Together, they helped to re-imagined a district with troubling graduation rates at risk of being taken over by the state into one that now boasts rates of 80 percent, with an 89 percent graduation rate among African American students. And though Geneva is half the size of Jamestown, Whitaker said the demographics are nearly identical.
“The biggest shift that we made in Geneva was viewing students from poverty, especially students of color, and changing the perception of them from ‘problems’ to ‘scholars,'” Whitaker said. “They are kids, just like anybody else, and every kid needs different supports and to make the shift — from we have a group of trouble makers that are going to take our district down to these being the constituents of our district and we need to serve our constituents — was a pretty big lift and it took a while.”
He added, “We just have a special duty to kids and we need to take care of them. Ultimately, we want to educate and graduate them to live lives of consequence. We can’t do that if we put up artificial barriers.”
A large part of that understanding came courtesy of working with Newton, calling her a “transformational leader” that is “simultaneously patient and impatient.”

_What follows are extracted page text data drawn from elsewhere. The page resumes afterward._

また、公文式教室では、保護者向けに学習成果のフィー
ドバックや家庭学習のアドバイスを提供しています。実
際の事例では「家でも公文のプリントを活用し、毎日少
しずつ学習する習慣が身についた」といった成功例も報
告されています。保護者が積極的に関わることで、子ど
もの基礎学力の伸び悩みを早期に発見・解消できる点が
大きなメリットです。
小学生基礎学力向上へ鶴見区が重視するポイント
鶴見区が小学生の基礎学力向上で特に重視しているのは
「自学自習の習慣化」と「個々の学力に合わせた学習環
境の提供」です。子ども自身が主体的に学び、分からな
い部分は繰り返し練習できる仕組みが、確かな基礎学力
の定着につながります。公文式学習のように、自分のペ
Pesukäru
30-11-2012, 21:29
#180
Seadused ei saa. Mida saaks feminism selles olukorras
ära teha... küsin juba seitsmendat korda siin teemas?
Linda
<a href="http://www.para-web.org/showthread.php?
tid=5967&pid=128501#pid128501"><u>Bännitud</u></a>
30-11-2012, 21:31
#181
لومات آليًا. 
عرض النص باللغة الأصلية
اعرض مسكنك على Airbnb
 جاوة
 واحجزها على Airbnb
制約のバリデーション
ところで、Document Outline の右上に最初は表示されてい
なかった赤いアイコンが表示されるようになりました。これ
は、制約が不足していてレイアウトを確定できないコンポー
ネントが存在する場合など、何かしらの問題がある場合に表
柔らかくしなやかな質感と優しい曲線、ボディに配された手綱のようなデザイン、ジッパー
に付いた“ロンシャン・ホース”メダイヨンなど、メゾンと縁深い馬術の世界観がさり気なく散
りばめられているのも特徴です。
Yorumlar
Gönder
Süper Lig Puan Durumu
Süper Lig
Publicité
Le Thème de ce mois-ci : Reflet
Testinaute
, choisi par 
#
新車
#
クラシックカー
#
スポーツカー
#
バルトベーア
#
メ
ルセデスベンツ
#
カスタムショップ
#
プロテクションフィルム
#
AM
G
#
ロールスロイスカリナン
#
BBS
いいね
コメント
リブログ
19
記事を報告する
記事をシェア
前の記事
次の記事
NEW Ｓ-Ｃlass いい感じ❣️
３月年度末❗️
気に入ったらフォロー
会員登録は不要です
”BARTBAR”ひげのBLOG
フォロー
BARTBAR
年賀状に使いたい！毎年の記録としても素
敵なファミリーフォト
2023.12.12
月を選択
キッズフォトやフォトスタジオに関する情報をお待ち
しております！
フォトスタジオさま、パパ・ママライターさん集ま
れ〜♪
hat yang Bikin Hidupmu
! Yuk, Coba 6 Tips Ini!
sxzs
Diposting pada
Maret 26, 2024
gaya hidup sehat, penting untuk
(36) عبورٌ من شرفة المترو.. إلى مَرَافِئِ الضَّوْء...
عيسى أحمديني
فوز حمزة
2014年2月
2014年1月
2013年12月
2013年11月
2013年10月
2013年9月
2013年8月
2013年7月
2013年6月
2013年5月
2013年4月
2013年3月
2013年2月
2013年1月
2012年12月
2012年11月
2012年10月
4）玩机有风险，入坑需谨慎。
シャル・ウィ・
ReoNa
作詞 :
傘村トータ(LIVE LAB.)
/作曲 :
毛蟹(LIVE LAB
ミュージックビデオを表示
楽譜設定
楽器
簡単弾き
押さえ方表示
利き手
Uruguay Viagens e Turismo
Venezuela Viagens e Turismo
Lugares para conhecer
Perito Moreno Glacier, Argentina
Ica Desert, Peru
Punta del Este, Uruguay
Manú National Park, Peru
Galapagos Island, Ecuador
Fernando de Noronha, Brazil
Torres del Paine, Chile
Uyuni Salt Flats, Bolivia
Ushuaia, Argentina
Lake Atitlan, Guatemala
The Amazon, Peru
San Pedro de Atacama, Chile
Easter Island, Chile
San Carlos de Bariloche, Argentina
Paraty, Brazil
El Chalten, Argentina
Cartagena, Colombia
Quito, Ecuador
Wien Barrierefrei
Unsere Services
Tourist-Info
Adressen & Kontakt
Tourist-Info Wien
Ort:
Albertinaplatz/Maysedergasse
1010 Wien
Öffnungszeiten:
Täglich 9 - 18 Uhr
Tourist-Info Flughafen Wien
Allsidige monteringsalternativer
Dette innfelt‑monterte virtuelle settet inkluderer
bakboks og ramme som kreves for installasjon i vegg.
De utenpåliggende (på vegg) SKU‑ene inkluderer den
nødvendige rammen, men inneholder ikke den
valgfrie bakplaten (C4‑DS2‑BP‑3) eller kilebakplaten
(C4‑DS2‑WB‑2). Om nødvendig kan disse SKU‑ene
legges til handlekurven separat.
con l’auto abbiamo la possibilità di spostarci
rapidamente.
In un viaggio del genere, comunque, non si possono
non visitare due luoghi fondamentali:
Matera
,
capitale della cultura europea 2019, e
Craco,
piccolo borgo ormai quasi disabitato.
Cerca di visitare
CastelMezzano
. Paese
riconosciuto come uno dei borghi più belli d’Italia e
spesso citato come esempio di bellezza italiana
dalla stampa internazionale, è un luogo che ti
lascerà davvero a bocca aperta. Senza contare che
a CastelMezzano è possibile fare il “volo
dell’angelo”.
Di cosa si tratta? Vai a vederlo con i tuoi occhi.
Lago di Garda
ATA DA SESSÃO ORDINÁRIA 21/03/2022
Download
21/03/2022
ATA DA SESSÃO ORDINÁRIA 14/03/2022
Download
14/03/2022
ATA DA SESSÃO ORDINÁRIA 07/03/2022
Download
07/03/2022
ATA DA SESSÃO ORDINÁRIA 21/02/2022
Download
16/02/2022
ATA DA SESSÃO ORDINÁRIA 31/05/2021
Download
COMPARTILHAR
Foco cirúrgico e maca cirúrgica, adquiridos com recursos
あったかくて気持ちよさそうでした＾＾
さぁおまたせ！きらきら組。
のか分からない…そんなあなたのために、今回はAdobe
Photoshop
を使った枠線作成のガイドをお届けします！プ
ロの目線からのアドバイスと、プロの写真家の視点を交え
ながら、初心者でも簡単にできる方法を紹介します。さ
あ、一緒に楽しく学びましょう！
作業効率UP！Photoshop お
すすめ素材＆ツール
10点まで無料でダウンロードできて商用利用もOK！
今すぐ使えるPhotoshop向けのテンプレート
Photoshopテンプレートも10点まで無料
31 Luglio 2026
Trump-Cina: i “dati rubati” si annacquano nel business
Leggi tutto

“She is impatient around, ‘We need to make things right for kids,'” he added. “Whatever it is that’s not working for kids, we had to right that. But then she’s patient and understands that people just can’t turn on a dime and change what they’re doing and so she understands that you have to support people and bring people along throughout the process and help them in whatever way that you can.”
He added, “Once you’ve built relationships that people can trust and they understand that you’re not going to do some heavy-handed thing and make some declaration and ensure that teachers and constituents are involved in the process, then everything else becomes suddenly easier because then you have more hands on deck,” he said.
And, as far as the district’s “system” is concerned, no one provides it more power than teachers — and no more so than in the past several months.
“Teachers are the engine room of a school system,” he said. “They drive the ship … They turned on a dime and all of a sudden it’s online and distance learning. That’s incredible and they’ve gotten a lot of press — deservedly so.”
But, he noted, others who add to the power of that “system” also stepped up in the days and weeks since in-person instruction was suspended — notably food service workers.
“These are folks that already work really hard and they turned what they do into outward-facing community-based support and that’s really impressive,” he said. “There are lots of folks behind the scenes that people don’t even think about that deserve a lot of praise.”
Whitaker’s focus now is on what roles schools will play in the larger “world system,” calling education the “third wave” in the general response to COVID-19.
“The first line of people that really needed to step up at the beginning of this pandemic were the healthcare workers,” he said. “They had to step right into the storm. The next phase was all of the support people and they had to step up and then the third phase is going to be our teaching staff and our aides and our administrators coming back to school … Now, it’s our turn to step up.”
Support, then, will be crucial and Whitaker will look to provide it in whatever way possible.
“You have to take care of your people,” he said. “In the most obvious sense right now, you have to protect people. You have to put precautions in place that make it safe to come to work. But also, you have to protect people and understand that they may not see what you see. You have to provide the environment in which you can thrive so that you can feel safe to risk something new and without relationships and trust, without supporting your staff nothing goes anywhere.”